>>
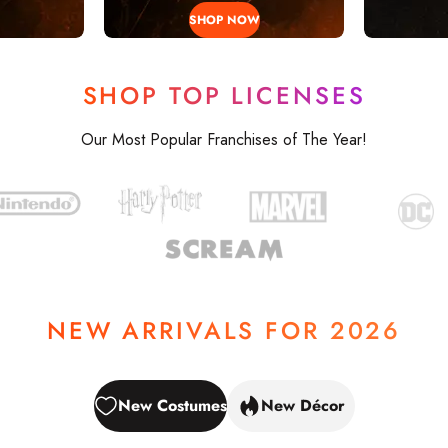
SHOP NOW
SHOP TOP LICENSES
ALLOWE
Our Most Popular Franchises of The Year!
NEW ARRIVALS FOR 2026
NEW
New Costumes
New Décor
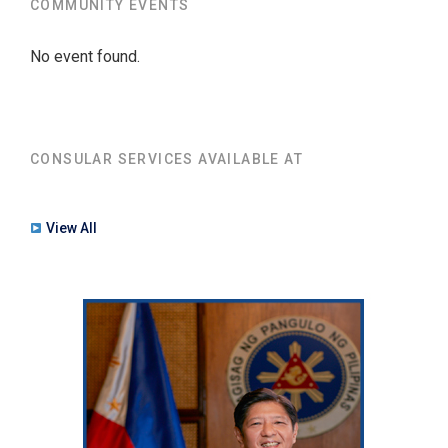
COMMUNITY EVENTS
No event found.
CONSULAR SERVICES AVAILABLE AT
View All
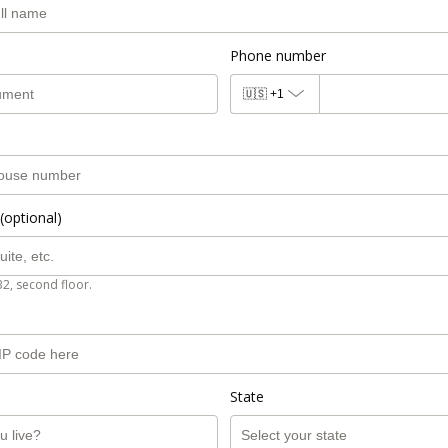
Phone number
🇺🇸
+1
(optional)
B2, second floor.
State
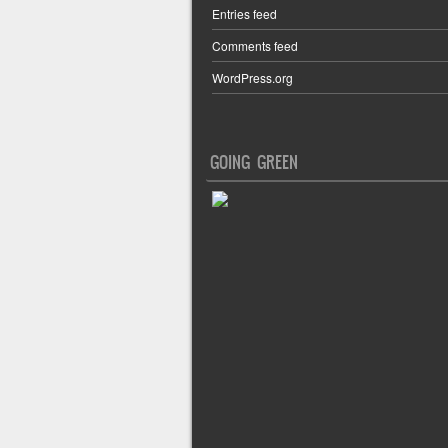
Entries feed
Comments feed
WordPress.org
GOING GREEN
<<
Print the whole listing again exactly, please. No pictures.

**Completed task**
SHOP NOW
SHOP TOP LICENSES
ALLOWE
Our Most Popular Franchises of The Year!
NEW ARRIVALS FOR 2026
NEW
New Costumes
New Décor
COMMUNITY EVENTS
No event found.
CONSULAR SERVICES AVAILABLE AT
View All
Phone number
🇺🇸
+1
(optional)
B2, second floor.
State
Entries feed
Comments feed
WordPress.org
GOING GREEN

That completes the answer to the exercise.